Scrape the silliness and cheap production and stilted dialogue from old Doctor Who, and revealed would be a well-constructed plot, generally combining a variety of science fiction tropes into something new and unexpected. The evil plot of the monsters and/or villains—and there always was an evil plot, couldn’t be Doctor Who without an evil plot—was typically revealed in pieces, both to the main characters and the viewers at home. In the Horns of the Nimon, we learn that the Nimon send a scout to a target planet, the scout coerces the local authorities, and then the whole population invades and pillages and rampages. Cycle repeats. They build black holes and travel through them in pods. They can fire energy beams out of their heads. Of course, the Doctor defeats them. That’s what the show is about, and that’s why we watch it.

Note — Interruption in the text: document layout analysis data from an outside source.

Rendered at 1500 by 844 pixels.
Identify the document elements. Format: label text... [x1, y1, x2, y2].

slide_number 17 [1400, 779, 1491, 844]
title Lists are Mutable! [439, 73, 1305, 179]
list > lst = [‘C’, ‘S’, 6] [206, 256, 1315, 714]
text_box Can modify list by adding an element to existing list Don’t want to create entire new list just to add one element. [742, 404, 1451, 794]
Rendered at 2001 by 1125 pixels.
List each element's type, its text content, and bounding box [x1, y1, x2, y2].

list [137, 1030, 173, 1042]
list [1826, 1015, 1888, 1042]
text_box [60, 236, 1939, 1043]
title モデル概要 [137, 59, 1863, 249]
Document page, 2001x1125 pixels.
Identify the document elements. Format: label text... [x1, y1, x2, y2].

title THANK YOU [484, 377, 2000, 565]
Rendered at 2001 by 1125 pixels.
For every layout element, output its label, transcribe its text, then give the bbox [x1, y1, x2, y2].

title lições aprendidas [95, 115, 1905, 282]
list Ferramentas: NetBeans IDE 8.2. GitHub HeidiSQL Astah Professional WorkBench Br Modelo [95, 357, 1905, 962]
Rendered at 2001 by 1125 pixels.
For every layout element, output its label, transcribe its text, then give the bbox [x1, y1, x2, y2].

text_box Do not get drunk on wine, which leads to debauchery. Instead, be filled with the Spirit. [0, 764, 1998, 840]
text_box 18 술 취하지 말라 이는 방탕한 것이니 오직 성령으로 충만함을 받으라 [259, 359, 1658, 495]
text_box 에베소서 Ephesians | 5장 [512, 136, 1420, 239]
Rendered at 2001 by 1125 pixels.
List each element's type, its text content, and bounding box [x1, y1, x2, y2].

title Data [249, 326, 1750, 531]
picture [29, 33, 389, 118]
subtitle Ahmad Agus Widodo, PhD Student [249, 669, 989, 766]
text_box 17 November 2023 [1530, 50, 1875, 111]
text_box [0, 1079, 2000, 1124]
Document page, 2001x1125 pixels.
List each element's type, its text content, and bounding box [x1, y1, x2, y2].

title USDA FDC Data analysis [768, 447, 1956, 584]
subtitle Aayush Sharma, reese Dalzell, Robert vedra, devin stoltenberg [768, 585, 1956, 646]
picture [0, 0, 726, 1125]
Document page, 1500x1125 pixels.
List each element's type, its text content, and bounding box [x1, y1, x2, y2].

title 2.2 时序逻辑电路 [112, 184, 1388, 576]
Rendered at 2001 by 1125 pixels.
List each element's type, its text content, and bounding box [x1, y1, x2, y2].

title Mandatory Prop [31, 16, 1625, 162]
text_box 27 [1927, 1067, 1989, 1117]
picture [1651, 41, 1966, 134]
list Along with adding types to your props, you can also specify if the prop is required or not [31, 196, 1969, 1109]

If your kid comes across the name “Nimon” in a science assessment question, that’s purely a coincidence. I had nothing to do with it.
Oddly enough, in my publishing job today, I was editing a lesson for fifth graders on the U.S. system of government. The lesson covered the Constitution, separation of powers and checks and balances, and the nation’s founding principles of liberty, civil rights, and the right to vote in free elections of leaders.
I mark today’s date: January 20, 2025. I feel we have passed from one era into another, and the new era seems to promise Terrible Crap that certain yahoos will proclaim as Great Victories. If the oceans become too acidic for shellfish and phytoplankton—a real possibility, in fact; go look it up—then I can’t imagine anyone spinning that loss as positive. But I thought Kamala was going to win by 5 points, so what do I know?
Today is not a happy day, not for me. Mourning in America, as the headlines stated. But mourning has to end. A new episode begins. We keep going, because we must.